PSL lines represent alignments, and are typically taken from files generated by BLAT or psLayout. See the BLAT documentation for more details. All of the following fields are required on each data line within a PSL file:

1. matches - Number of bases that match that aren't repeats
2. misMatches - Number of bases that don't match
3. repMatches - Number of bases that match but are part of repeats
4. nCount - Number of 'N' bases
5. qNumInsert - Number of inserts in query
6. qBaseInsert - Number of bases inserted in query
7. tNumInsert - Number of inserts in target
8. tBaseInsert - Number of bases inserted in target
9. strand - '+' or '-' for query strand.
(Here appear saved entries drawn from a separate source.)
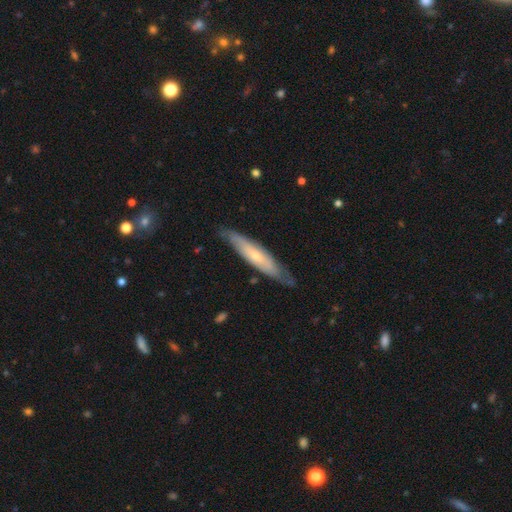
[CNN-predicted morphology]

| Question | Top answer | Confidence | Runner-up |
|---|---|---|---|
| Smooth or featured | featured or disk | 55% | smooth (40%) |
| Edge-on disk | yes | 62% | no (38%) |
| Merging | none | 79% | minor disturbance (16%) |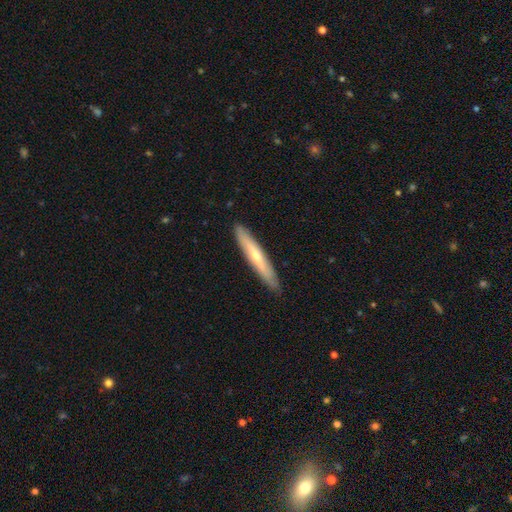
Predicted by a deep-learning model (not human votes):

In mouse, second '+'or '-' is for genomic strand
10. qName - Query sequence name
11. qSize - Query sequence size
12. qStart - Alignment start position in query
13. qEnd - Alignment end position in query
14. tName - Target sequence name
15. tSize - Target sequence size
16. tStart - Alignment start position in target
17. tEnd - Alignment end position in target
18. blockCount - Number of blocks in the alignment
19. blockSizes - Comma-separated list of sizes of each block
20. qStarts - Comma-separated list of starting positions of each block in query
21. tStarts - Comma-separated list of starting positions of each block in target

Example 6:
Here is an example of an annotation track in PSL format. Note that line breaks have been inserted into this example for documentation display purposes. Click here for a copy of this example that can be pasted into the browser without editing.

browser position chr22:13073000-13074000  
browser hide all
track name=fishBlats description="Fish BLAT" visibility=2
useScore=1
59 9 0 0 1 823 1 96 +- FS_CONTIG_48080_1 1955 171 1062 chr22 
    47748585 13073589 13073753 2 48,20,  171,1042,  34674832,34674976,
59 7 0 0 1 55 1 55 +- FS_CONTIG_26780_1 2825 2456 2577 chr22 
    47748585 13073626 13073747 2 21,45,  2456,2532,  34674838,34674914,
59 7 0 0 1 55 1 55 -+ FS_CONTIG_26780_1 2825 2455 2676 chr22 
    47748585 13073727 13073848 2 45,21,  249,349,  13073727,13073827,

Be aware that the coordinates for a negative strand in a PSL line are handled in a special way. In the qStart and qEnd fields, the coordinates indicate the position where the query matches from the point of view of the forward strand, even when the match is on the reverse strand. However, in the qStarts list, the coordinates are reversed.

Example 7:
Here is a 30-mer containing 2 blocks that align on the minus strand and 2 blocks that align on the plus strand (this sometimes can happen in response to assembly errors):

0 1 2 3 tens position in query

0123456789012345678901234567890 ones position in query

++++ +++++ plus strand alignment on query

-------- ---------- minus strand alignment on query

Plus strand:

qStart=12

qEnd=31

blockSizes=4,5

qStarts=12,26

Minus strand:

qStart=4

qEnd=26

blockSizes=10,8

qStarts=5,19

Essentially, the minus strand blockSizes and qStarts are what you would get if you reverse-complemented the query. However, the qStart and qEnd are not reversed. To convert one to the other:

     qStart = qSize - revQEnd
     qEnd = qSize - revQStart

GFF (General Feature Format) lines are based on the GFF standard file format. GFF lines have nine required fields that must be tab-separated. If the fields are separated by spaces instead of tabs, the track will not display correctly. For more information on GFF format, refer to http://www.sanger.ac.uk/Software/formats/GFF.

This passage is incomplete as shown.